- _Task prompt_
Below are the records; copy every line in them that holds the string "problems".

Data excerpts
◆ ◆ ◆ ◆ ◆ ◆ ◆

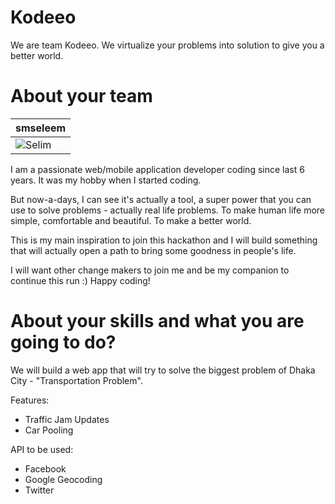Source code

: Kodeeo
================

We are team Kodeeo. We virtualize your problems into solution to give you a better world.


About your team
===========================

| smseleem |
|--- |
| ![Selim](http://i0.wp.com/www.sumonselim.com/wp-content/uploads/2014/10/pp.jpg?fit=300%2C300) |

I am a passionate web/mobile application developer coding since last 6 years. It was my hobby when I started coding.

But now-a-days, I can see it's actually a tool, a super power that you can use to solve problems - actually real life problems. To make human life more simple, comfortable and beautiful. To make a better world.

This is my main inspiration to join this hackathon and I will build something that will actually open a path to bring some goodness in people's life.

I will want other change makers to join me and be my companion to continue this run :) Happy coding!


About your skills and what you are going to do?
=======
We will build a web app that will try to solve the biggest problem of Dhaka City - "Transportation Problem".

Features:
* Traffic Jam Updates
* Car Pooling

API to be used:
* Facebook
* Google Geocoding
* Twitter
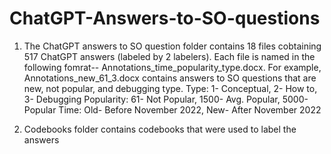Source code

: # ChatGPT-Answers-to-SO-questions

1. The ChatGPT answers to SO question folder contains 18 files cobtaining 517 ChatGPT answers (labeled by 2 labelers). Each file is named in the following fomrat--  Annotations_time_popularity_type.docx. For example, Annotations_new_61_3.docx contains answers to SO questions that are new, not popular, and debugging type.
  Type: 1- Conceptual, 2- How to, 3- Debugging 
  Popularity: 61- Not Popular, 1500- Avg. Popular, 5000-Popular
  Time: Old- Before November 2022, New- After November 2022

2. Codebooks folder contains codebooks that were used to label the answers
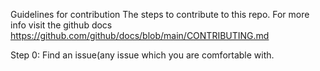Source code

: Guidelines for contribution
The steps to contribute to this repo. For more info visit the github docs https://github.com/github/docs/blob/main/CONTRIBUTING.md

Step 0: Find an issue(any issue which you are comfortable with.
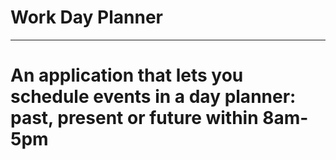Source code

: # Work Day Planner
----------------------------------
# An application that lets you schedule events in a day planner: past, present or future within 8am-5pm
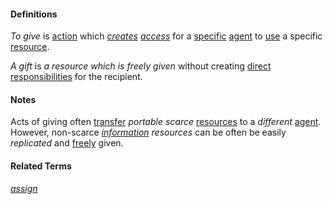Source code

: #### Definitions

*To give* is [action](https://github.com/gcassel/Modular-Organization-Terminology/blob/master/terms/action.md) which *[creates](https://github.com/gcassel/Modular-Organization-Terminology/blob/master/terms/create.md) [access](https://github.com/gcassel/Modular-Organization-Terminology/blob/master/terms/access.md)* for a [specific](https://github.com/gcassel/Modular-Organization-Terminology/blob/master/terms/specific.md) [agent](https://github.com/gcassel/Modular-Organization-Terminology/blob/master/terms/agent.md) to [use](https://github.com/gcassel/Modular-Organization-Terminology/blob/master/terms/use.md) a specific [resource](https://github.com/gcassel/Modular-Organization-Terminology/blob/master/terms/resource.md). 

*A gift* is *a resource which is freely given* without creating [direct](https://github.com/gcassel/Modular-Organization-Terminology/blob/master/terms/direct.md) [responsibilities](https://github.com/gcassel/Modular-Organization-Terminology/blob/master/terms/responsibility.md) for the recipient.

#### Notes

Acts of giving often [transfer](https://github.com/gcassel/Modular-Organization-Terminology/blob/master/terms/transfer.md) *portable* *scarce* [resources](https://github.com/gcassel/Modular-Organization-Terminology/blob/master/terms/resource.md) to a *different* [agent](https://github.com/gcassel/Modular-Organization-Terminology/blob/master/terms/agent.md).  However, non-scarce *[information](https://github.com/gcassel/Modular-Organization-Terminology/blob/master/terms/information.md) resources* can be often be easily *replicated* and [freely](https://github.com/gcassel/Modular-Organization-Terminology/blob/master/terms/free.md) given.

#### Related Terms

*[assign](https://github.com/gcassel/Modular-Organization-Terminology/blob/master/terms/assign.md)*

◆ ◆ ◆ ◆ ◆ ◆ ◆

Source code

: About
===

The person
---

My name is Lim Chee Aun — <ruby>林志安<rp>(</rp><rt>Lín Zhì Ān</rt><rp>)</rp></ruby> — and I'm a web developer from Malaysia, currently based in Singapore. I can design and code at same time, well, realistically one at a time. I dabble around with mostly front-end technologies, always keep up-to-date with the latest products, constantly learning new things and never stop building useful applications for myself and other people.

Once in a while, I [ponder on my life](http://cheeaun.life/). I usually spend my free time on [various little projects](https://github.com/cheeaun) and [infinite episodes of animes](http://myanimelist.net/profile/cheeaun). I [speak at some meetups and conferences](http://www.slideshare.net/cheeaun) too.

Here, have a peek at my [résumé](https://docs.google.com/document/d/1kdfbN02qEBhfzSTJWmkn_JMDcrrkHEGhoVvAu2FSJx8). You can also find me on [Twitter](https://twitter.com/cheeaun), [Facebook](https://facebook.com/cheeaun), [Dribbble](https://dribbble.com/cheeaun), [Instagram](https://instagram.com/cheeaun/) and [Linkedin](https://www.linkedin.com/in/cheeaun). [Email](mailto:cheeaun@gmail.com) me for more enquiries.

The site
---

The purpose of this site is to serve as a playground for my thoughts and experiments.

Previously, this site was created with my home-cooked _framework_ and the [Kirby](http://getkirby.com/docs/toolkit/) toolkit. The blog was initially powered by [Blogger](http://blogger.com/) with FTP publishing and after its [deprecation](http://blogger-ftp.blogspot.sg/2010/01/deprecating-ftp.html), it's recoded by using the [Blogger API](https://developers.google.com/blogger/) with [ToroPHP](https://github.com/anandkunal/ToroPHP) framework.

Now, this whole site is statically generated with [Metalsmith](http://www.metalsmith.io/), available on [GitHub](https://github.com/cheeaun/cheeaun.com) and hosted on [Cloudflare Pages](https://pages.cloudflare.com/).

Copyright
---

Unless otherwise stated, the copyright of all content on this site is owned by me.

◆ ◆ ◆ ◆ ◆ ◆ ◆

- _Reply to the task_
We are team Kodeeo. We virtualize your problems into solution to give you a better world.
But now-a-days, I can see it's actually a tool, a super power that you can use to solve problems - actually real life problems. To make human life more simple, comfortable and beautiful. To make a better world.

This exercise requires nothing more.